═══ Selected passage ═══

Re: [PATCH v2 1/1] s390/mm: Fix handling of _PAGE_UNUSED pte bit

From: Heiko Carstens

Date: Mon Jun 15 2026 - 05:45:46 EST


On Mon, Jun 15, 2026 at 11:17:41AM +0200, Claudio Imbrenda wrote:
> The _PAGE_UNUSED softbit should not really be lying around. Its sole
> purpose is to signal to try_to_unmap_one() and try_to_migrate_one()
> that the page can be discarded instead of being moved / swapped.
>
> KVM has no way to know why a page is being unmapped, so it sets the bit
> on userspace ptes corresponding to unused guest pages every time they
> get unmapped. KVM has no reasonable way to clear the bit once the page
> is in use again.
>
> Without appropriate cleanup, the _PAGE_UNUSED bit will linger around
> and cause guest corruption when a used page is instead thrown out.
>
> While set_ptes() checks and clears the bit, ptep_xchg_direct(),
> ptep_xchg_lazy(), and ptep_modify_prot_commit() did not. This led to
> used pages being thrown out as if they were unused, causing guest
> corruption.
>
> This patch fixes the issue by introducing the missing checks in the
> above functions.
>
> Also fix gmap_helper_try_set_pte_unused() to only set the bit if the
> pte is present; the _PAGE_UNUSED bit is only defined for present ptes
> and thus should not be set for non-present ptes.
>
> Signed-off-by: Claudio Imbrenda <imbrenda@xxxxxxxxxxxxx>
> Fixes: c98175b7917f ("KVM: s390: Add gmap_helper_set_unused()")
> ---
> arch/s390/mm/gmap_helpers.c | 4 ++--
> arch/s390/mm/pgtable.c | 6 ++++++
> 2 files changed, 8 insertions(+), 2 deletions(-)

═══ Dataset entries ═══

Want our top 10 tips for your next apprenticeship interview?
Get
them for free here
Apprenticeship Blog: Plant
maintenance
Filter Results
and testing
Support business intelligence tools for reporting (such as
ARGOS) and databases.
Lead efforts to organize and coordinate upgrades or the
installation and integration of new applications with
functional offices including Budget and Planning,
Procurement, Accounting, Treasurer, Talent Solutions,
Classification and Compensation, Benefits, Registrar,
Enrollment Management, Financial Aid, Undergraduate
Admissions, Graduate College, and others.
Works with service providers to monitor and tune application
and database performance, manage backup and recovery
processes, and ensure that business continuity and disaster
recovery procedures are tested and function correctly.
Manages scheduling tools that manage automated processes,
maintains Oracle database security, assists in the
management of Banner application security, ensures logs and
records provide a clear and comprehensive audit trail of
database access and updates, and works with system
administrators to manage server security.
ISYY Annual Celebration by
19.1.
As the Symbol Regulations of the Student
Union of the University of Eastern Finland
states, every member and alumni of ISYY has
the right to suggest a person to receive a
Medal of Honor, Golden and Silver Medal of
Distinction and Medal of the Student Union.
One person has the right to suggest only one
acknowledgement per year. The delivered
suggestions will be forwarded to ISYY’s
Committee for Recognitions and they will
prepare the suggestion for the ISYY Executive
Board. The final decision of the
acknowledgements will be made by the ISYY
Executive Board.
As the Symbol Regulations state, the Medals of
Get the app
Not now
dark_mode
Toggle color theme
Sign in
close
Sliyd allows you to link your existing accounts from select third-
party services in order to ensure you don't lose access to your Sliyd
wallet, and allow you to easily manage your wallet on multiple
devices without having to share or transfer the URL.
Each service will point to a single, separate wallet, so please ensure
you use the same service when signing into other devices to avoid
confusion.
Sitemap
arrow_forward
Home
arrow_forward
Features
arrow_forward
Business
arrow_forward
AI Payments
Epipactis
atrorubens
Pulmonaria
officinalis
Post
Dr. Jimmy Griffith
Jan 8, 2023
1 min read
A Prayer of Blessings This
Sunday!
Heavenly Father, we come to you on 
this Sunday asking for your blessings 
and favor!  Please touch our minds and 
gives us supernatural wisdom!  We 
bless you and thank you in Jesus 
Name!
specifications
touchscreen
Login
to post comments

═══

Reproduce, word for word, the stretch of the patch reply from "Date: Mon Jun" through "try_to_unmap_one() and try_to_migrate_one()".

Date: Mon Jun 15 2026 - 05:45:46 EST


On Mon, Jun 15, 2026 at 11:17:41AM +0200, Claudio Imbrenda wrote:
> The _PAGE_UNUSED softbit should not really be lying around. Its sole
> purpose is to signal to try_to_unmap_one() and try_to_migrate_one()